8 3. Feyissa dkk. (2012) Stigma and Discrimination against People Living With HIV By Healthcare Providers, Southwest Ethiopia. Partisipan adalah 255 yang mengisi kuesioner, 6-8 nakes dalam empat kali focus group discussion (FGD) dengan dan enam key-informant dalam wawancara. Persamaan dengan penelitian ini adalah penggunaan mixed method dengan rancangan cross sectional, variabel terikat yang diteliti (stigma dan diskriminasi terhadap ODHA oleh tenaga kesehatan), beberapa variabel bebas (tingkat pendidikan, pengetahuan tenaga kesehatan tentang HIV AIDS dan pelatihan terkait HIV AIDS). Perbedaannya terletak pada variabel bebas yang diteliti yaitu ketakutan terinfeksi HIV, pengalaman kontak dengan ODHA, sikap terhadap populasi kunci, jenis tenaga kesehatan, pelatihan terkait HIV AIDS, dan dukungan fasilitas kesehatan. 4. Harapan dkk. (2015) HIV-related Stigma and Discrimination: A Study of Health Care Workers in Banda Aceh, Indonesia.
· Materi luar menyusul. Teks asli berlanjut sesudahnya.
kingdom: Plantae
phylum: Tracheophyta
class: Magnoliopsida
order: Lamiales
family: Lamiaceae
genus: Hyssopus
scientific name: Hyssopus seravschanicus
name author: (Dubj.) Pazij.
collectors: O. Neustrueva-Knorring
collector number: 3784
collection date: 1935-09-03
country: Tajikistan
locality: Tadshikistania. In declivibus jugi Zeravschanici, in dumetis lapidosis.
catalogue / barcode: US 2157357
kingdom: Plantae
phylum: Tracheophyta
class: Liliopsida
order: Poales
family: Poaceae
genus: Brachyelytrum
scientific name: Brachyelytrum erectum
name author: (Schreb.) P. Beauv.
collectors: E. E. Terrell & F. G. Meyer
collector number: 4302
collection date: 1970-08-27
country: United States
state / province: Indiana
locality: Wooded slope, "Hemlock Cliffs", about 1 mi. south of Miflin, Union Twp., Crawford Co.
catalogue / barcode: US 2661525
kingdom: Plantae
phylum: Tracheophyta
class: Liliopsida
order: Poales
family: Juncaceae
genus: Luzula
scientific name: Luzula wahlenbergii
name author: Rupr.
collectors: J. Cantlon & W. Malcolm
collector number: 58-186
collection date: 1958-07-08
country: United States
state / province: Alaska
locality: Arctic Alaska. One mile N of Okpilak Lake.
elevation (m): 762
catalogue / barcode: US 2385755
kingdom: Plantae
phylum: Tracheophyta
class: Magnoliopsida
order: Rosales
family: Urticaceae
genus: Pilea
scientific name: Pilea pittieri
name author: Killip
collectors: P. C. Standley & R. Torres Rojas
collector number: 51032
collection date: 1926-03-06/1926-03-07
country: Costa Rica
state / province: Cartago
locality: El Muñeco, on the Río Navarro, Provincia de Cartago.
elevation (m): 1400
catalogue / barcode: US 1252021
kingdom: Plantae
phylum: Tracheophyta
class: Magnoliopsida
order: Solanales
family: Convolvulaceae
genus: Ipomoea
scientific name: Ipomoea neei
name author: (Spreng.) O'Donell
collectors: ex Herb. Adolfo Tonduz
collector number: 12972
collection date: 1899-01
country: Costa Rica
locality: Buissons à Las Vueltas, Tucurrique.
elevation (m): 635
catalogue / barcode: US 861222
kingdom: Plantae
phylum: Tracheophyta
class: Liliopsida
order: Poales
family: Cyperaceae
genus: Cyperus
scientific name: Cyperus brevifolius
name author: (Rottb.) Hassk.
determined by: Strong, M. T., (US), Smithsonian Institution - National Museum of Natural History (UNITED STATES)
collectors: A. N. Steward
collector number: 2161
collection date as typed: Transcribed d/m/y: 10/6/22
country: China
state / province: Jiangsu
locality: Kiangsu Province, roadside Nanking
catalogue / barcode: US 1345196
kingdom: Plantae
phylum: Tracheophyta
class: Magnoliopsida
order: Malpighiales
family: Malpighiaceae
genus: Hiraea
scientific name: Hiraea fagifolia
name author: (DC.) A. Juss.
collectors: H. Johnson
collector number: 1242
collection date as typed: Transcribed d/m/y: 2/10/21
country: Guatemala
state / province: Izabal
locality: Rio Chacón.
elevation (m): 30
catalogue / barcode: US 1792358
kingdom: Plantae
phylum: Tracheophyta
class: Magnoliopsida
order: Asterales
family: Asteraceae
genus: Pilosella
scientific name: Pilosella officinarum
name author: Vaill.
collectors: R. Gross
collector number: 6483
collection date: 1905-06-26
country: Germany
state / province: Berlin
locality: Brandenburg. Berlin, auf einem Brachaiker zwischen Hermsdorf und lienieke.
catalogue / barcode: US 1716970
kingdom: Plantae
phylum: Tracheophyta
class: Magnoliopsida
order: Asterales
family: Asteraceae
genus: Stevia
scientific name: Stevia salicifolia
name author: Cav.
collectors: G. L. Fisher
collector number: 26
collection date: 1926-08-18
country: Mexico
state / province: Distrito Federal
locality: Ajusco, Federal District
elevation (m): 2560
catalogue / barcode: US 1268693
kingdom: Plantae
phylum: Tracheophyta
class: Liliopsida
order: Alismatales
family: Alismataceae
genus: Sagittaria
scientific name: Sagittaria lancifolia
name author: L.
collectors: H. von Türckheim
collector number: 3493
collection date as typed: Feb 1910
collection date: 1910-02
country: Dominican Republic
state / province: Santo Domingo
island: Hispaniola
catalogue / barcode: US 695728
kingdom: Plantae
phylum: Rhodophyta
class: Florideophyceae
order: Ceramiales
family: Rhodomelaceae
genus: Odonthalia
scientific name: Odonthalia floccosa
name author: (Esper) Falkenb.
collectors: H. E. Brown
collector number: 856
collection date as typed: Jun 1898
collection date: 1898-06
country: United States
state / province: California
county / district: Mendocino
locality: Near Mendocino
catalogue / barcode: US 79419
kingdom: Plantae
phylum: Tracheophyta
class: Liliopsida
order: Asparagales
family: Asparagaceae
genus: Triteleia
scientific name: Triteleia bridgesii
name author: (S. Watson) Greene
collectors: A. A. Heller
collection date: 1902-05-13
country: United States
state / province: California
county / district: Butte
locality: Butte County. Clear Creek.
Partisipan adalah 89 tenaga kesehatan di RS. Persamaan dengan penelitian yang akan dilakukan pada variabel terikat yaitu stigma dan diskriminasi terhadap ODHA oleh tenaga kesehatan, beberapa variabel bebas yaitu pengetahuan tentang HIV AIDS, ketakutan terinfeksi HIV, jenis tenaga kesehatan, dan tingkat pendidikan dan sama-sama menggunakan rancangan cross sectional. Perbedaan dengan penelitian yang akan dilakukan adalah penggunakan mixed method dan beberapa variabel bebas (persepsi terhadap ODHA, pengalaman kontak dengan ODHA, sikap terhadap populasi kunci, pelatihan terkait HIV AIDS, dan dukungan fasilitas kesehatan). 5. Dawson-Amoah (2015) Determinants of HIV Stigma Among Healthcare Workers in Ghana. Partisipan adalah 232 tenaga kesehatan di 37 RS militer. Persamaan dengan penelitian yang akan dilakukan terletak pada variabel terikat yakni stigma dan diskriminasi terhadap ODHA oleh tenaga kesehatan dan beberapa variabel bebas seperti persepsi terhadap ODHA, ketakutan terinfeksi HIV, sikap terhadap populasi kunci, dan dukungan fasilitas kesehatan, serta rancangan penelitian cross sectional. Perbedaannya terdapat pada beberapa variabel bebas yang akan diteliti yakni pengetahuan tentang
9 HIV AIDS, tingkat pendidikan, jenis tenaga kesehatan, pengalaman kontak dengan ODHA, dan pelatihan terkait HIV, dan penelitian yang akan dilakukan juga menggunakan mixed method.